Reproduce word for word the lines of the listing below, starting with the line that contains "scientific name: Miliusa" and continuing through the end of the listing.

··· Data in this exercise ···

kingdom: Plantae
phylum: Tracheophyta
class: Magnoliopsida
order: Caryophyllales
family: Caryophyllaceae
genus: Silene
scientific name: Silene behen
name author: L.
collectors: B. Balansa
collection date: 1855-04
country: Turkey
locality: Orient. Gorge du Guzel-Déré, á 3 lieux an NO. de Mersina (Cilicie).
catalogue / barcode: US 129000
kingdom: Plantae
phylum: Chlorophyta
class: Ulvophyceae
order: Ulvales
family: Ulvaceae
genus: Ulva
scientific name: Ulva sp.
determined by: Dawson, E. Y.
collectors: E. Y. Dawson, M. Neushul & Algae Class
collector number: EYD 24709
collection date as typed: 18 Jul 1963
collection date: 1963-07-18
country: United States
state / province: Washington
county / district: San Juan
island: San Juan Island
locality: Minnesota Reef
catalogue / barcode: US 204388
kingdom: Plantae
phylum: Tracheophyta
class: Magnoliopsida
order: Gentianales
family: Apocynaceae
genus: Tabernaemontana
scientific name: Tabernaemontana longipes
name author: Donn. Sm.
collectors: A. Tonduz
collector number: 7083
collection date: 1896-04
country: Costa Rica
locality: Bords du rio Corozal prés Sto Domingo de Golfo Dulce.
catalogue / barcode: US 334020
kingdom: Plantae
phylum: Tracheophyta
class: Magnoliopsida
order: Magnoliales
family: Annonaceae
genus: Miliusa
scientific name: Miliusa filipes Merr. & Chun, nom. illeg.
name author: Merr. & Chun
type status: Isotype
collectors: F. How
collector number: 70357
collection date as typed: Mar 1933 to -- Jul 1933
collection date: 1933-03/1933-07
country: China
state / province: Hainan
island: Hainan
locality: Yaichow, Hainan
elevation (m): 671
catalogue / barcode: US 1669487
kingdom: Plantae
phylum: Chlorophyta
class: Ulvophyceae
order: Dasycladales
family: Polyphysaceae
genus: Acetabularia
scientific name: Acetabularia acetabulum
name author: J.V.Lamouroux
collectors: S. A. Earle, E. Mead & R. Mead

···

Complete answer >>
scientific name: Miliusa filipes Merr. & Chun, nom. illeg.
name author: Merr. & Chun
type status: Isotype
collectors: F. How
collector number: 70357
collection date as typed: Mar 1933 to -- Jul 1933
collection date: 1933-03/1933-07
country: China
state / province: Hainan
island: Hainan
locality: Yaichow, Hainan
elevation (m): 671
catalogue / barcode: US 1669487
kingdom: Plantae
phylum: Chlorophyta
class: Ulvophyceae
order: Dasycladales
family: Polyphysaceae
genus: Acetabularia
scientific name: Acetabularia acetabulum
name author: J.V.Lamouroux
collectors: S. A. Earle, E. Mead & R. Mead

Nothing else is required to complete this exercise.